| TASK STATEMENT |
Please arrange each line of the entries below as one string in a JSON list, keeping the lines in order and leaving out any blank ones.

| RAW DATA |
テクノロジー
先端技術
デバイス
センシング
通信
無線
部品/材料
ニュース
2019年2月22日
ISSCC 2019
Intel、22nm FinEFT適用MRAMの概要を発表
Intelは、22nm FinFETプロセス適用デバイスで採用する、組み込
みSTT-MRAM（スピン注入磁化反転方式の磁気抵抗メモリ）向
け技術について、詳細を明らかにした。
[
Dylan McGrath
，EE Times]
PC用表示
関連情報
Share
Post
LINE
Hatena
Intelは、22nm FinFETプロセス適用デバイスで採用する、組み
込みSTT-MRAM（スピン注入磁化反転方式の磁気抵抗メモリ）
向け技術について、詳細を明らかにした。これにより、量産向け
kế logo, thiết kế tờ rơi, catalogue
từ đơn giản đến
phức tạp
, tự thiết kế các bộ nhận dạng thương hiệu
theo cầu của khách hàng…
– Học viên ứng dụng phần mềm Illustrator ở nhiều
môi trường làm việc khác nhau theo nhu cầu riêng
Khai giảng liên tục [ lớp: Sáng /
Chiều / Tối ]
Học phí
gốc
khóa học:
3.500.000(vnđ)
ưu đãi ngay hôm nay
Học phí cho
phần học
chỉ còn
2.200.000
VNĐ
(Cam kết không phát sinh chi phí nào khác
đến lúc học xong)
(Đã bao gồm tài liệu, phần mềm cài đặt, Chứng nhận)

| EXPECTED ANSWER |
[
  "テクノロジー",
  "先端技術",
  "デバイス",
  "センシング",
  "通信",
  "無線",
  "部品/材料",
  "ニュース",
  "2019年2月22日",
  "ISSCC 2019",
  "Intel、22nm FinEFT適用MRAMの概要を発表",
  "Intelは、22nm FinFETプロセス適用デバイスで採用する、組み込",
  "みSTT-MRAM（スピン注入磁化反転方式の磁気抵抗メモリ）向",
  "け技術について、詳細を明らかにした。",
  "[",
  "Dylan McGrath",
  "，EE Times]",
  "PC用表示",
  "関連情報",
  "Share",
  "Post",
  "LINE",
  "Hatena",
  "Intelは、22nm FinFETプロセス適用デバイスで採用する、組み",
  "込みSTT-MRAM（スピン注入磁化反転方式の磁気抵抗メモリ）",
  "向け技術について、詳細を明らかにした。これにより、量産向け",
  "kế logo, thiết kế tờ rơi, catalogue",
  "từ đơn giản đến",
  "phức tạp",
  ", tự thiết kế các bộ nhận dạng thương hiệu",
  "theo cầu của khách hàng…",
  "– Học viên ứng dụng phần mềm Illustrator ở nhiều",
  "môi trường làm việc khác nhau theo nhu cầu riêng",
  "Khai giảng liên tục [ lớp: Sáng /",
  "Chiều / Tối ]",
  "Học phí",
  "gốc",
  "khóa học:",
  "3.500.000(vnđ)",
  "ưu đãi ngay hôm nay",
  "Học phí cho",
  "phần học",
  "chỉ còn",
  "2.200.000",
  "VNĐ",
  "(Cam kết không phát sinh chi phí nào khác",
  "đến lúc học xong)",
  "(Đã bao gồm tài liệu, phần mềm cài đặt, Chứng nhận)"
]